22 February 2017 Leave a comment
Author: Nnedi Okorafor
Summary: A star falls from they sky. A woman rises from the sea. The world will never be the same.
Three strangers, each isolated by his or her own problems: Adaora, the marine biologist. Anthony, the rapper famous throughout Africa. Agu, the troubled soldier. Wandering Bar Beach in Lagos, Nigeria’s legendary mega-city, they’re more alone than they’ve ever been before.
But when something like a meteorite hits the ocean and a tidal wave overcomes them, these three people will find themselves bound together in ways they’ve never imagined. Together with Ayodele, a visitor from beyond the stars, they must race through Lagos and against time itself in order to save the city, the world… and themselves.
Rating: ★★★☆☆ 3/5
Review: Science fiction, gorgeous cover, female POC author–i was all over this book! I also already had my eye on several other books by Okorafor, and really wanted to enjoy her writing enough to want to rush out and get them. Suffice it to say, my hopes and expectations were high, and i think it was those expectations that let it down the most.
The opening was great. Being in the point of view of a sea creature, but not fully knowing which, why or what they were doing was intriguing. It was these small, seemingly random points of views throughout the book that i enjoyed the most. The swordfish, the bat, the monsters, spider the artist, the unspecified humans and aliens amongst the chaos of Lagos. I could have read and enjoyed the entire book told this way, to be honest. On the flip side of this, I found the point of view shifts between the main characters a bit choppy. Sometimes the point of view would switch mid-chapter or even mid-paragraph, which could be jarring and hard to following. Though overall i did enjoy getting to know all the characters through their own points of view.
The characters were… lacklustre, honestly. Adaora, Anthony and Adu all felt rather composed (both in themselves and as works of fiction). They expressed emotion, but in very muted and controlled ways–i never felt it along with them. Ayodele i enjoyed much more. She was also quite dispassionate, but as part of her character. She was rational, pragmatic, and realistic about events (most of the time…). After Ayodele, my favourite character by far was Kola. She was so curious and brave and lovely.
There were a lot of characters, but despite reading it quite bitty chunks and not picking up the book for stretches of days, i had no problems remembering who was who and what their story lines were.
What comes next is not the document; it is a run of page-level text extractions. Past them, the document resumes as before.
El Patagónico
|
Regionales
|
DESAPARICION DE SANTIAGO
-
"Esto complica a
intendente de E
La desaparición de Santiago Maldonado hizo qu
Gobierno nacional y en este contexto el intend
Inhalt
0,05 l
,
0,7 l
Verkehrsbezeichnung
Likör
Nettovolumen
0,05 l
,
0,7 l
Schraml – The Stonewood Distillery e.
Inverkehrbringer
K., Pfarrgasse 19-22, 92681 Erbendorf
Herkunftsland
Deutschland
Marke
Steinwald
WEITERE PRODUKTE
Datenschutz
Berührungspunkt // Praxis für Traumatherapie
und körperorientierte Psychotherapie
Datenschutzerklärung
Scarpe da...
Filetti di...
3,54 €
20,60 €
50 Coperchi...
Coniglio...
And of course, as the book’s cover suggests, the ocean creatures are important characters themselves–ones i would have liked to get to know a little more!
There is a lot going on in the book, a lot of threads and themes and ideas. They don’t all get fully explored; some are dropped in with little explanation and others barely hinted at. The concept of the monsters that were already here on earth and Udide Okwanka was one of the threads that interested me the most. The idea that they are here, that humans didn’t even know it, but the aliens seemed to understand them perfectly. We get very little information about them, and that both pleases and frustrates me.
In some ways, i was annoyed that the main storyline took away from these other themes and ideas–the parts of the book i wanted to know more about. The bulk of the book focused on our four main characters, but the plot did not seem to move very quickly. At times it felt like a struggle to pick up the book, not because i didn’t enjoy it, but because there was nothing driving it; i was not often left needing to know what happened next.
I definitely think i would have enjoyed this book more without putting so much of my own hope and expectation on it. And with that in mind, I do plan on venturing into more books by Okorafor. The question now is, which ones?